No, that's why in my reply to "facts like happenings in the world are not copyrightable" I emphasised do the work. Journalism is a job. Happenings do not just fall onto the page.

> Also their website TOS didn't prohibit LLMs from using their data.

This is just lazy. We have rule of law. Individuals don't need to write "don't break law X" to be protected by them. And nytimes does in fact have copyright symbols on its pages - not that it needs them.


There is no rule of law saying LLMs cannot be trained on WWW data.

New York times made it ridiculously easy for anyone to access their content by putting it in WWW for making money from page impressions. And they started ingesting links of their content to social media, search engines, etc.

And now they are acting surprised someone used the content to train an LLM.

Should have done their job in the first place to prevent it from training LLMs and make it less.

But they didn't because that affects their page impressions and ad views.

Because the more open the content the more money they make everyone click on a link and see the ad.

You can't have it both ways.

If you do gambling by making content so open so you can get more views from ads, you also get to enjoy the consequences and not cry like a baby asking for billions by making stupid decisions in the first place.


Is your position that all non fiction textual work is uncopywritable?


Yeah. I don't think it makes much sense to allow copyright on textual descriptions of events that happened.

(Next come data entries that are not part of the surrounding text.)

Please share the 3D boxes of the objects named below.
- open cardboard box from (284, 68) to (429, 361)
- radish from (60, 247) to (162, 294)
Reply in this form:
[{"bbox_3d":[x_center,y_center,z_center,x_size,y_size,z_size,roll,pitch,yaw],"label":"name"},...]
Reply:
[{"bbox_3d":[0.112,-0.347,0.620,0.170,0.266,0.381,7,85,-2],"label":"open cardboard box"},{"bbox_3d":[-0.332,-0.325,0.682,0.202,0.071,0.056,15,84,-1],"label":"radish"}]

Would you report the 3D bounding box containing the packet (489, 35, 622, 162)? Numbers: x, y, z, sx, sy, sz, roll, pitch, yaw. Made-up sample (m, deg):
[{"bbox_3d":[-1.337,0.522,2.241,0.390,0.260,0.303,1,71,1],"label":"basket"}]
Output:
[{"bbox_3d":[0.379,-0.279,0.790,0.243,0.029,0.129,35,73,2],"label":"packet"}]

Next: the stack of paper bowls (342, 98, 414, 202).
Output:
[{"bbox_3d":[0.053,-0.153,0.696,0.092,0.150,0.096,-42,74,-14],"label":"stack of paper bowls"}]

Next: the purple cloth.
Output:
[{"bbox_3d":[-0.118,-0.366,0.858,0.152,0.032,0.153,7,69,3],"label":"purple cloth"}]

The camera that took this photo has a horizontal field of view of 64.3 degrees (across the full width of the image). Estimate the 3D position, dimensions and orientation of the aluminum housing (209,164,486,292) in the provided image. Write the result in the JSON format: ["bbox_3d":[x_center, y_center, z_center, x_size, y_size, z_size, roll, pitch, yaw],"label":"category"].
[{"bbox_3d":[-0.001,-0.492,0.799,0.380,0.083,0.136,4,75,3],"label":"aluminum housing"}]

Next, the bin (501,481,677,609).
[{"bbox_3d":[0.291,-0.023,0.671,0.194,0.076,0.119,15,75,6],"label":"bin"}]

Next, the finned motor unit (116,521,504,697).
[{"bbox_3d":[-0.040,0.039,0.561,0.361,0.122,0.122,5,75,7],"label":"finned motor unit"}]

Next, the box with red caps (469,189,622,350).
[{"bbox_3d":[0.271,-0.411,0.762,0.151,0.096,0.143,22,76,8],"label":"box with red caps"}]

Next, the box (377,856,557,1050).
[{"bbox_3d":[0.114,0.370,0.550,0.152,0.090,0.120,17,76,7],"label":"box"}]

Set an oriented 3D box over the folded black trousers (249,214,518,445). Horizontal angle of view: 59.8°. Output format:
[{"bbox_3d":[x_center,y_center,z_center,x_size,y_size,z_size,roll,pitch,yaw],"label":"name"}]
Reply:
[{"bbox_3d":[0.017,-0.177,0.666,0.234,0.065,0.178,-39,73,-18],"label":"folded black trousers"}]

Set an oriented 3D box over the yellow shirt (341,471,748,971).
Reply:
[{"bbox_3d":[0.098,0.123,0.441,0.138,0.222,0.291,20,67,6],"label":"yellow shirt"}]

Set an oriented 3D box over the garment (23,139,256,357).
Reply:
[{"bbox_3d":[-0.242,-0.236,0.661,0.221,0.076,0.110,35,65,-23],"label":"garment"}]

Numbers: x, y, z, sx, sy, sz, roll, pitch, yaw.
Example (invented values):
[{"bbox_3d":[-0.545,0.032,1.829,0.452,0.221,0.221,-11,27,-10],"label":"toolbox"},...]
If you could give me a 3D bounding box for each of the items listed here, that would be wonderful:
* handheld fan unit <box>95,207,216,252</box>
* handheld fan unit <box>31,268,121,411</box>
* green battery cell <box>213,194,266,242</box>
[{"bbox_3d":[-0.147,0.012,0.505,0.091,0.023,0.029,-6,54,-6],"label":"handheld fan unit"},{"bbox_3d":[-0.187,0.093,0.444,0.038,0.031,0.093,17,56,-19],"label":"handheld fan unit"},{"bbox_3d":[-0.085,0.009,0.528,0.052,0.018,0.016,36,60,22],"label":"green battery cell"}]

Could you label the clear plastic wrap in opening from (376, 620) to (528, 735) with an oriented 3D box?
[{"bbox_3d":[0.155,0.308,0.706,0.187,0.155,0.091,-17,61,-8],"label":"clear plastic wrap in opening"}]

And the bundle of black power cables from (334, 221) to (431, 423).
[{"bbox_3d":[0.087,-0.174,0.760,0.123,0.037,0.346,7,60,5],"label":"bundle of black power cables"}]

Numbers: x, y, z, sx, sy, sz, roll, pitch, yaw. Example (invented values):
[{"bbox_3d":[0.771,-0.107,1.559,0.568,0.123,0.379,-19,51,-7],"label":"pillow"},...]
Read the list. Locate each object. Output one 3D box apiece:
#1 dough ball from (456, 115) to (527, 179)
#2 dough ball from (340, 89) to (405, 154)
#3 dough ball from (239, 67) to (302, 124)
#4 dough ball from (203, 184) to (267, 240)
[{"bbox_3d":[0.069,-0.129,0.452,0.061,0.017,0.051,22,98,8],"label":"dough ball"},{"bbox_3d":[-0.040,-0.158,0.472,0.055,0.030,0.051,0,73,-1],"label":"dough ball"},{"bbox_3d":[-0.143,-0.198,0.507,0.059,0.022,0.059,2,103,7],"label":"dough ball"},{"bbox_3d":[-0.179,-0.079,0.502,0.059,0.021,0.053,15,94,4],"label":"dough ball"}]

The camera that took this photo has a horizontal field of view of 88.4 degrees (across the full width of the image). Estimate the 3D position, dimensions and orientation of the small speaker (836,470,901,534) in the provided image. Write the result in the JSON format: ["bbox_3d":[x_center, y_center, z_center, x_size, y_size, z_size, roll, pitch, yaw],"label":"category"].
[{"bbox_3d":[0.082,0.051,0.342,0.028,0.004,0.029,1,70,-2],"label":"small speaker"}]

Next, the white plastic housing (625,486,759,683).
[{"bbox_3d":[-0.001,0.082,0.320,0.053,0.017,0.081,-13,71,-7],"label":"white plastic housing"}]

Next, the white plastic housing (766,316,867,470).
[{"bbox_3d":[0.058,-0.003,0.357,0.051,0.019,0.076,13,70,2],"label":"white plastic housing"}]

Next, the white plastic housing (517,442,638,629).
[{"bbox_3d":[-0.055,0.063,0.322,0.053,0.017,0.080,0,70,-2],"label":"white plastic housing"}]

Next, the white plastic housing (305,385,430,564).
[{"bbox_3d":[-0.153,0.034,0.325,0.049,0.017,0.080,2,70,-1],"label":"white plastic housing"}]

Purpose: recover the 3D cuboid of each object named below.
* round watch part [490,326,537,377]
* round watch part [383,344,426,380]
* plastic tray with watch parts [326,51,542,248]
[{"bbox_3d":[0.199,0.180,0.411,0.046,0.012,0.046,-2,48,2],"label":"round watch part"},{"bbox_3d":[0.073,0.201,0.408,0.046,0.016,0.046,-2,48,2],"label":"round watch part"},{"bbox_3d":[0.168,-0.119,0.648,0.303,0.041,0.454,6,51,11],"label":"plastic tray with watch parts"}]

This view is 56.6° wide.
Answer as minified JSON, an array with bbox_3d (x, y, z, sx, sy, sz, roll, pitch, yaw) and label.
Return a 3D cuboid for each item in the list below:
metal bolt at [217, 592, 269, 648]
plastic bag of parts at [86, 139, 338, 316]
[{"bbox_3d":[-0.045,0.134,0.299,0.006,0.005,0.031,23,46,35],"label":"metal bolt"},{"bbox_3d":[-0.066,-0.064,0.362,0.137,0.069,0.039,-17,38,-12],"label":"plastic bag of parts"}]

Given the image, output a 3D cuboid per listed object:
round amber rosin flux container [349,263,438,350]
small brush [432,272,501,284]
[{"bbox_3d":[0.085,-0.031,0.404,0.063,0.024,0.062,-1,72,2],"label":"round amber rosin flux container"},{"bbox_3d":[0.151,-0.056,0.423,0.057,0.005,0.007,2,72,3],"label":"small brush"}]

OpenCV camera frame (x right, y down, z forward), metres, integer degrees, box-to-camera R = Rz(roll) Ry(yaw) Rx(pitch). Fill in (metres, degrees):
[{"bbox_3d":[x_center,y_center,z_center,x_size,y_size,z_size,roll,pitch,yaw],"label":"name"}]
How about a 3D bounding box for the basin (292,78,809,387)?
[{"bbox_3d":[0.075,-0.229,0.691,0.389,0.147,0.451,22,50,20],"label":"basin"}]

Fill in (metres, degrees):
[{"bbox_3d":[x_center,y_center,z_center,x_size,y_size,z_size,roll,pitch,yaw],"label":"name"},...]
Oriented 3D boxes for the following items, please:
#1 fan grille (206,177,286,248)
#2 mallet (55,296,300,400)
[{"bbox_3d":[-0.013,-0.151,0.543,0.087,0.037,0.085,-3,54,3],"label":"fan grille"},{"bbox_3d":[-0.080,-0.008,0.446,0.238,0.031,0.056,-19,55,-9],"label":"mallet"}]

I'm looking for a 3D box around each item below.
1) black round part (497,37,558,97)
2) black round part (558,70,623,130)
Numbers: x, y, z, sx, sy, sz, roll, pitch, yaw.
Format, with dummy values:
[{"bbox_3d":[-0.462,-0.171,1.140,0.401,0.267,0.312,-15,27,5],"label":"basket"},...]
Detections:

Now the question is whether did OpenAI violate the terms of service by using the bits transferred from NYT to train their LLM. I don't think their TOS had LLMs mentioned. So it's on NYT to be negligent and not update their TOS right?


If AI companies wanted to train their models on good content, they had a chance to create a second Renaissance. Funding artist collectives to create content for their models. Paying royalties to authors. Generally increasing the value of human art while creating a new form of expression.

Instead they do what every large corporation does and treat art like content. They are making loads of money off the backs of artists who are already underpaid and often undervalued and they didn't have the decency to ask for permission.

I know publishers don't treat authors much better. But I see this as NYT fighting for their journalists.


If I were the CIA/US gov officials I would somehow want the NY Times to drop this case as one would not want AIs that don't have the talking points and propaganda pushed via papers not be part of the record.

I am not saying that the NY Times is a CIA asset but from the crap they have printed in the past like the whole WMDs in Iraq saga and the puff piece of Elizabeth Holmes they are far from a completely independent and propaganda free paper. Henry Kissinger would call the paper and have his talking point printed the next day regarding Vietnam. [1]

There is a huge conflict of access to government officials and independents of papers.

[1] https://youtu.be/kn8Ocz24V-0?si=kWyWXztWGjS_AJVl


> I am not saying that the NY Times is a CIA asset

Operation Mockingbird. While the publication as a whole may not be an asset, there are most assuredly assets within its staff.